*Task details*
Would you please transcribe the listing exactly, with no images?

*Collected material*
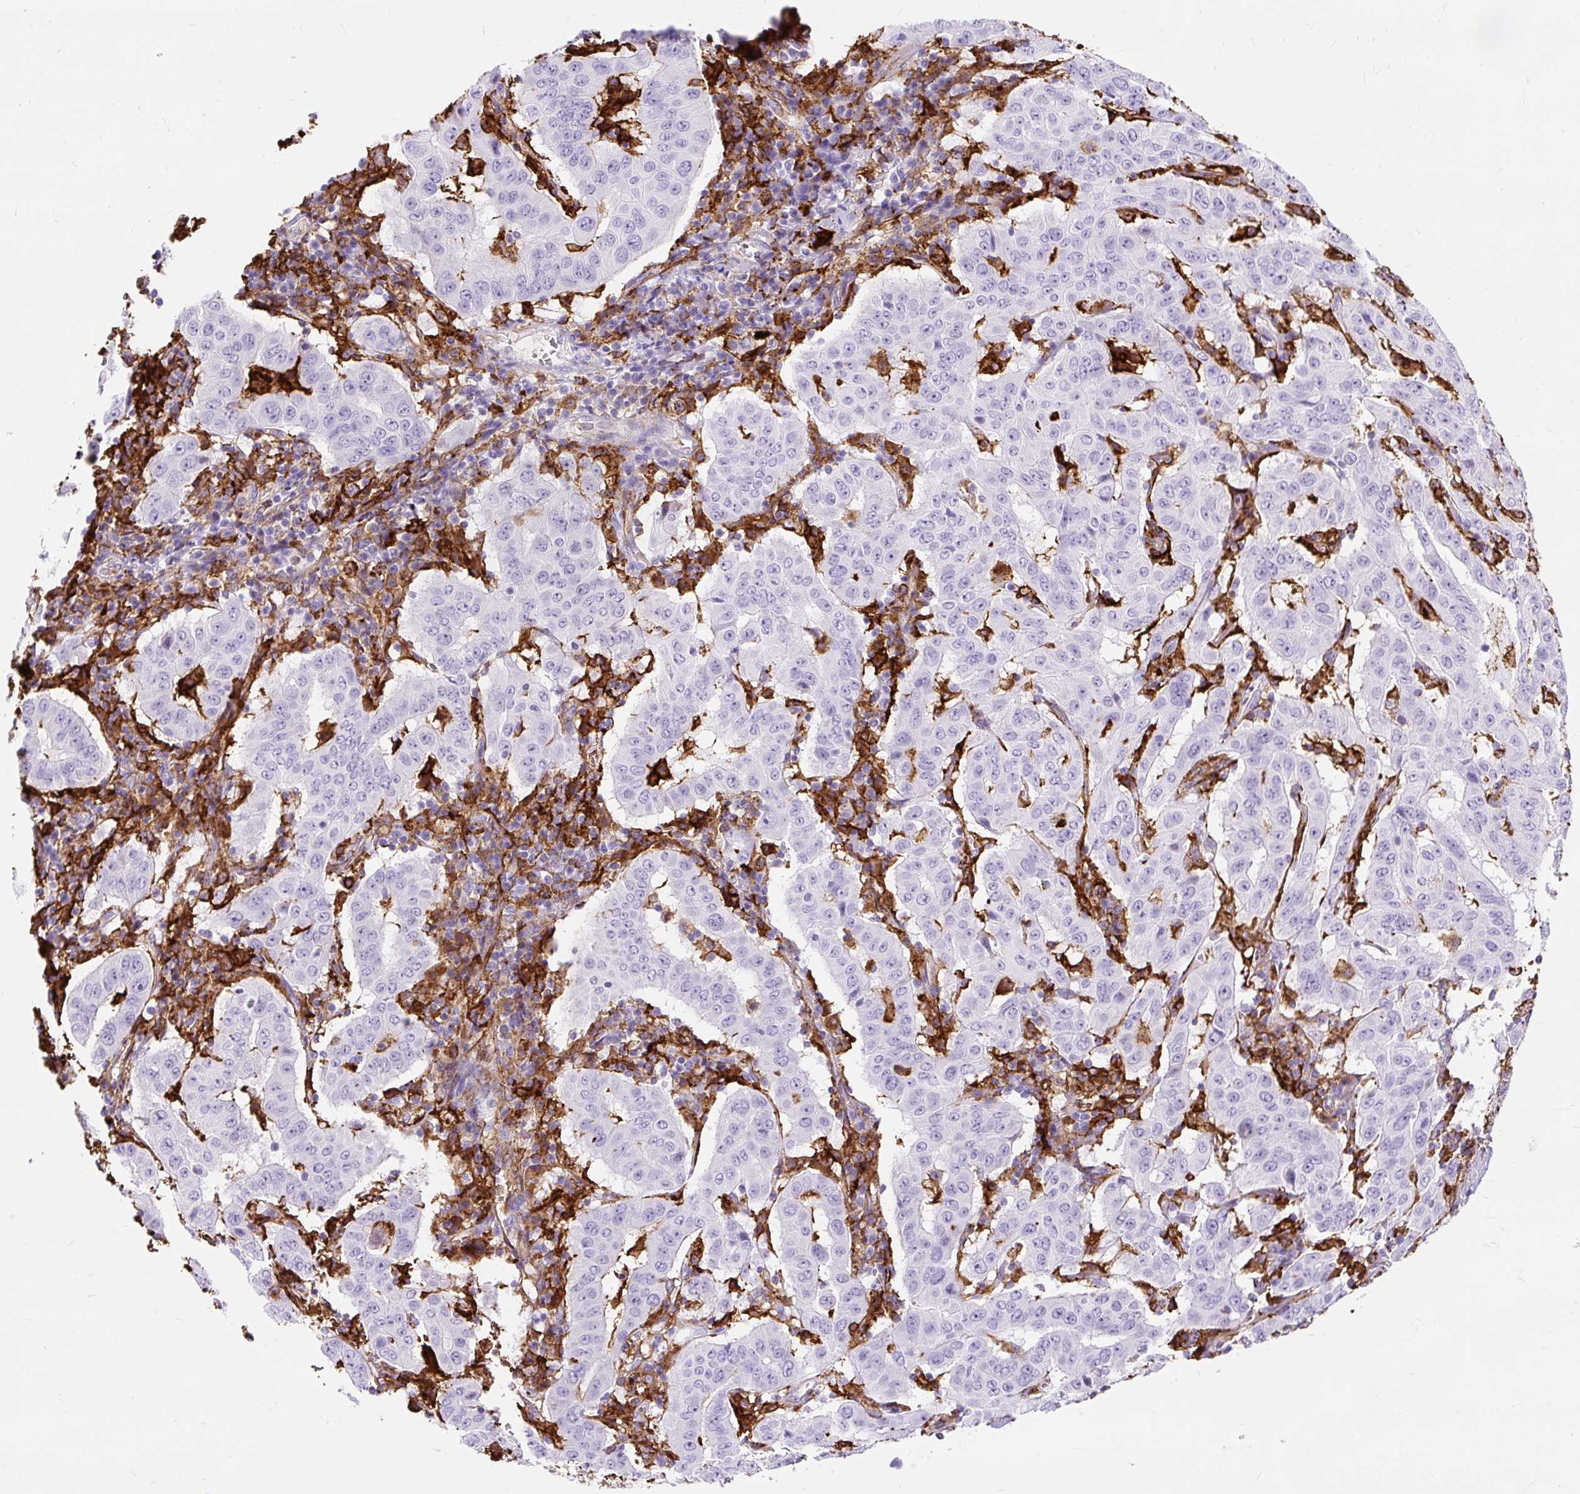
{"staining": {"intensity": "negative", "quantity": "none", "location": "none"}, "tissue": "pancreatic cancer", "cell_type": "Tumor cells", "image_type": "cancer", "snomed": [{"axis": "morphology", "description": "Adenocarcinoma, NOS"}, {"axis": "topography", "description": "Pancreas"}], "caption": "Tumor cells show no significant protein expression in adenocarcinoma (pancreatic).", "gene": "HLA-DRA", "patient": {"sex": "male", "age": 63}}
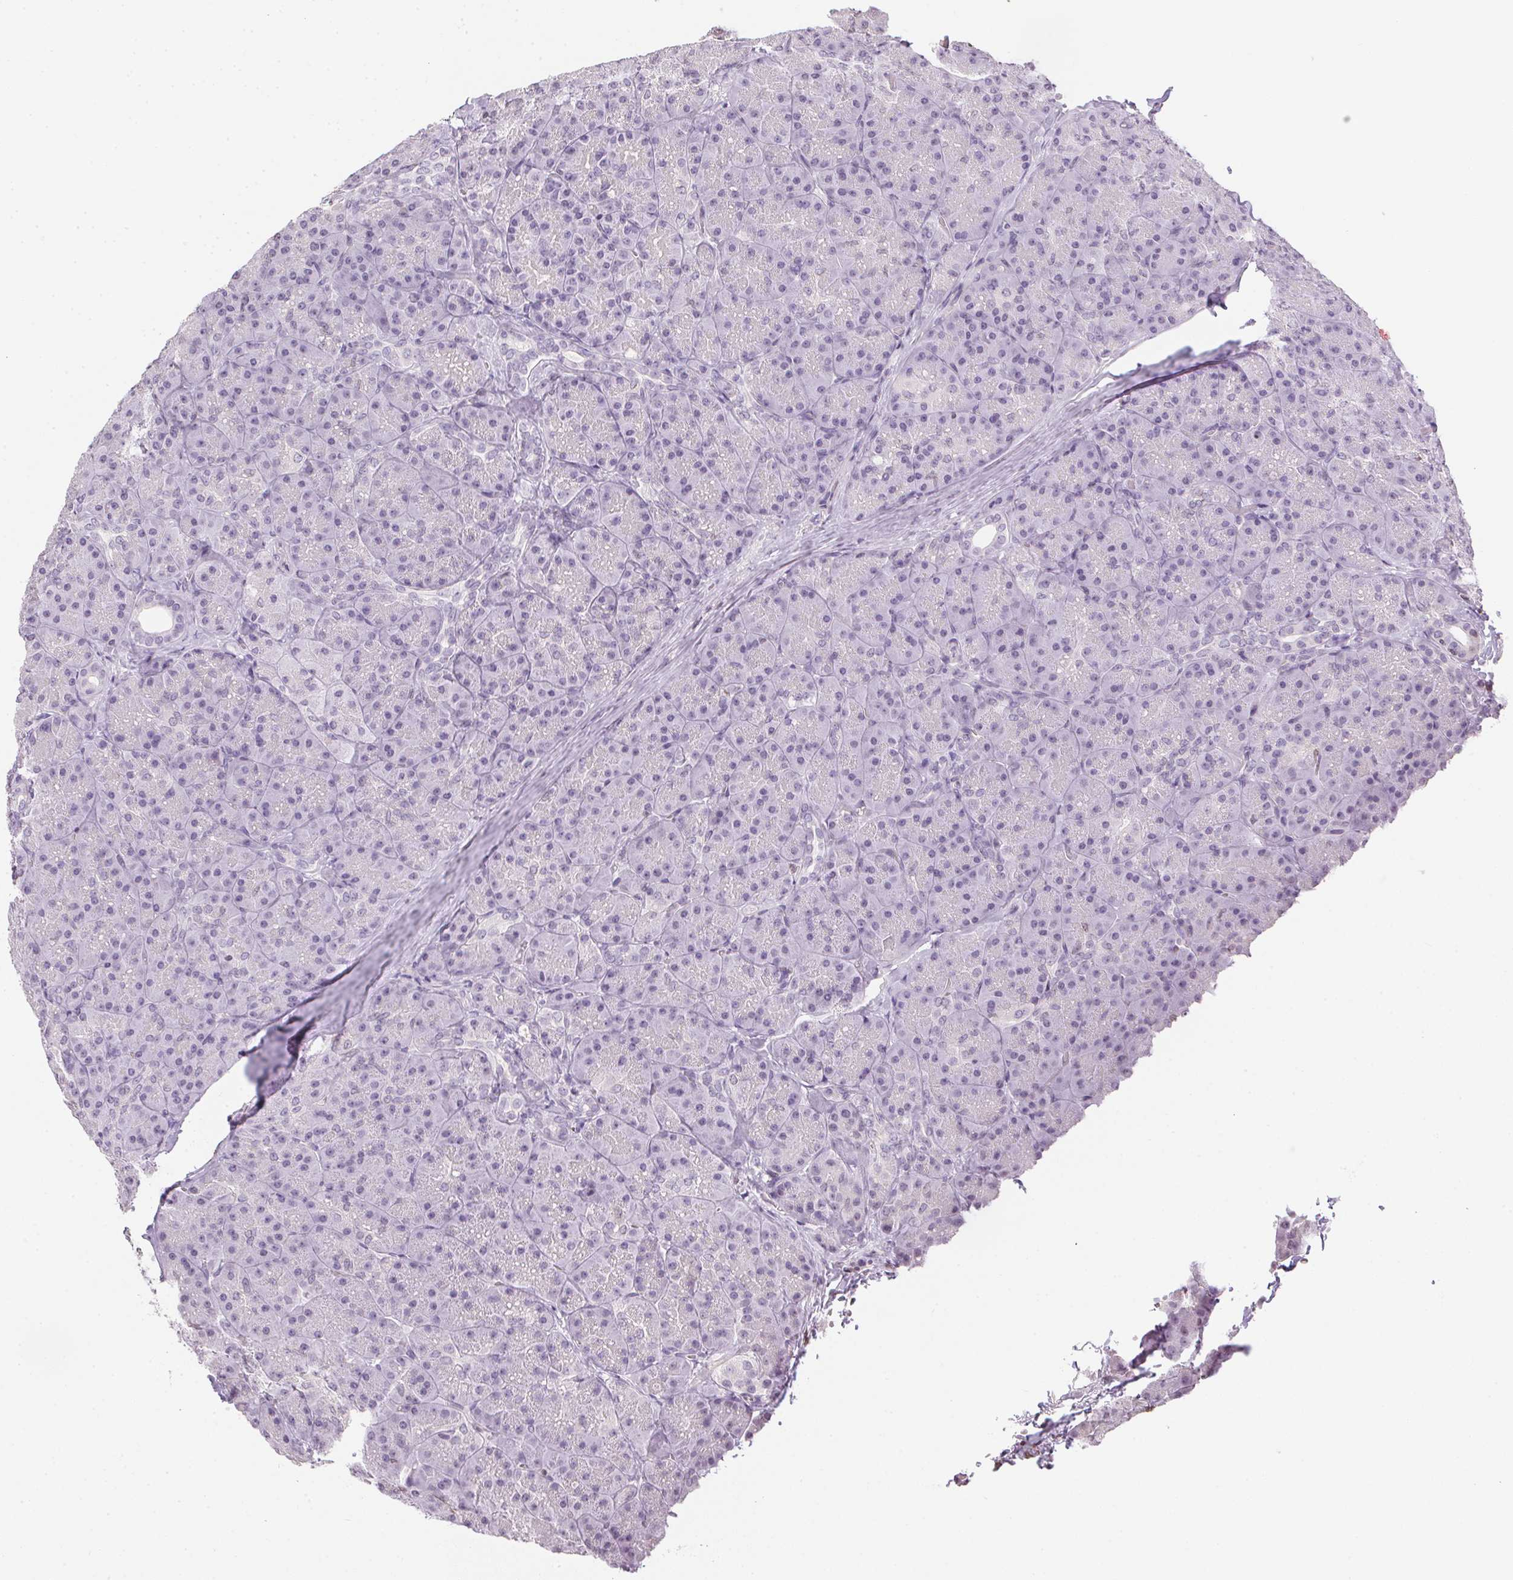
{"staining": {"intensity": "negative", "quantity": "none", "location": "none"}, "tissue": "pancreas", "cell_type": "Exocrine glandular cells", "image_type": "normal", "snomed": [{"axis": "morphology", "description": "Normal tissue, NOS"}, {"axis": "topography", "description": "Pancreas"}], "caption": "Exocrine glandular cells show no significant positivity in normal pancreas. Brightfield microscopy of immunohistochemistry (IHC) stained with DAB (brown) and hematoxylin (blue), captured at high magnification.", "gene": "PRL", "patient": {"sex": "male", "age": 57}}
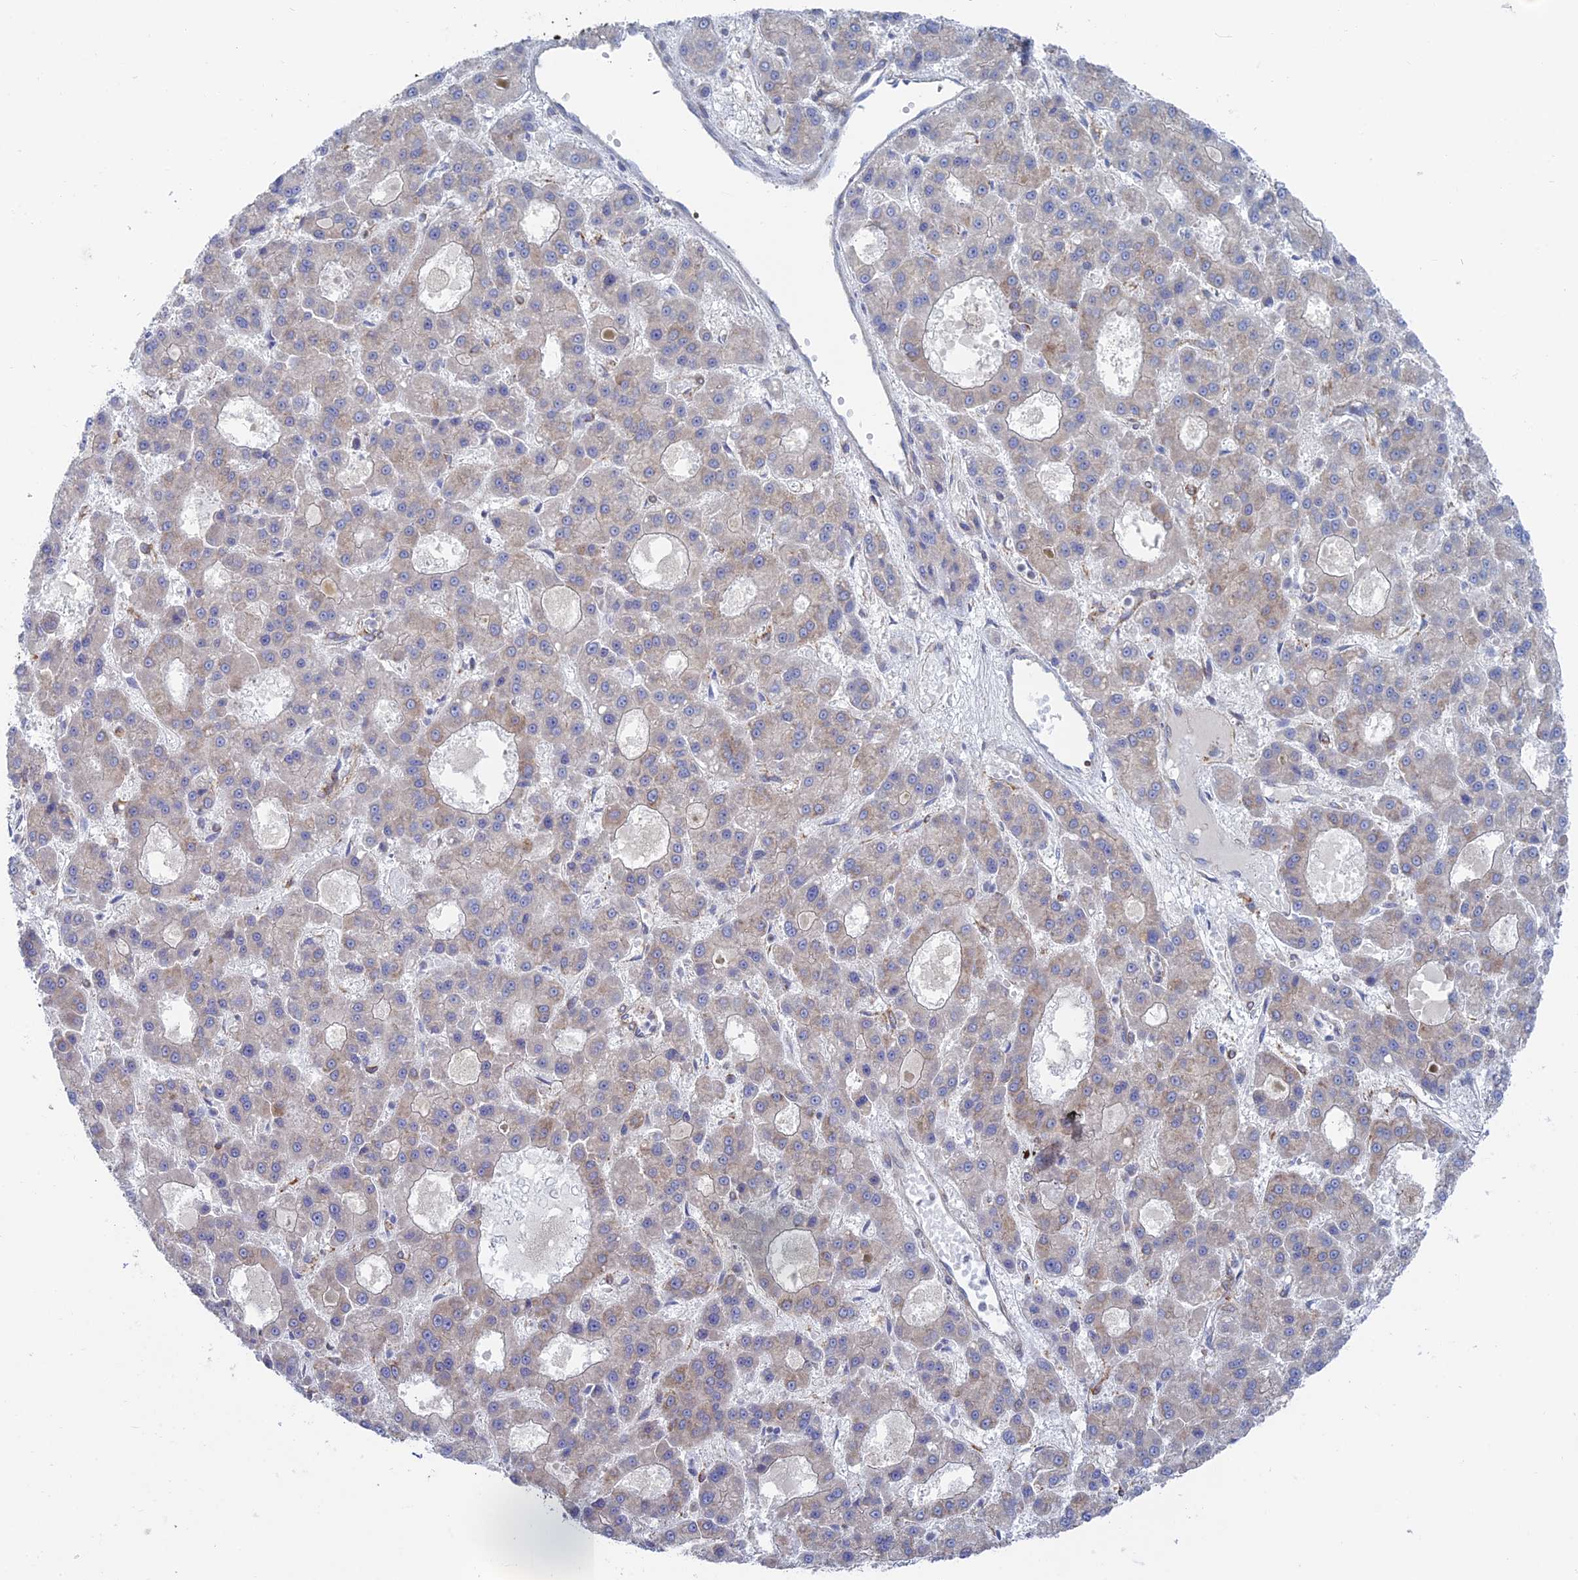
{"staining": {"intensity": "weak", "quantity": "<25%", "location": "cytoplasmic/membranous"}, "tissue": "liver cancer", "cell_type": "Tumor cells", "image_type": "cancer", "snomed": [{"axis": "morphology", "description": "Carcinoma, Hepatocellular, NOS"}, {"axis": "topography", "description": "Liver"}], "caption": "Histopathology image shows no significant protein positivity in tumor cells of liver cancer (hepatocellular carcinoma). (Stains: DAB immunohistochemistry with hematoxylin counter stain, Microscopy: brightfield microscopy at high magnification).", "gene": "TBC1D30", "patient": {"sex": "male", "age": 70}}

*Answer*
{"staining": {"intensity": "negative", "quantity": "none", "location": "none"}, "tissue": "pancreatic cancer", "cell_type": "Tumor cells", "image_type": "cancer", "snomed": [{"axis": "morphology", "description": "Adenocarcinoma, NOS"}, {"axis": "topography", "description": "Pancreas"}], "caption": "Tumor cells show no significant protein expression in adenocarcinoma (pancreatic).", "gene": "HLA-DRA", "patient": {"sex": "male", "age": 63}}
{"staining": {"intensity": "negative", "quantity": "none", "location": "none"}, "tissue": "pancreas", "cell_type": "Exocrine glandular cells", "image_type": "normal", "snomed": [{"axis": "morphology", "description": "Normal tissue, NOS"}, {"axis": "topography", "description": "Pancreas"}], "caption": "Exocrine glandular cells show no significant positivity in normal pancreas. Brightfield microscopy of immunohistochemistry (IHC) stained with DAB (brown) and hematoxylin (blue), captured at high magnification.", "gene": "PRL", "patient": {"sex": "male", "age": 57}}
{"staining": {"intensity": "weak", "quantity": "<25%", "location": "cytoplasmic/membranous"}, "tissue": "liver cancer", "cell_type": "Tumor cells", "image_type": "cancer", "snomed": [{"axis": "morphology", "description": "Carcinoma, Hepatocellular, NOS"}, {"axis": "topography", "description": "Liver"}], "caption": "Histopathology image shows no significant protein positivity in tumor cells of liver cancer (hepatocellular carcinoma). (Stains: DAB immunohistochemistry with hematoxylin counter stain, Microscopy: brightfield microscopy at high magnification).", "gene": "TBC1D30", "patient": {"sex": "male", "age": 70}}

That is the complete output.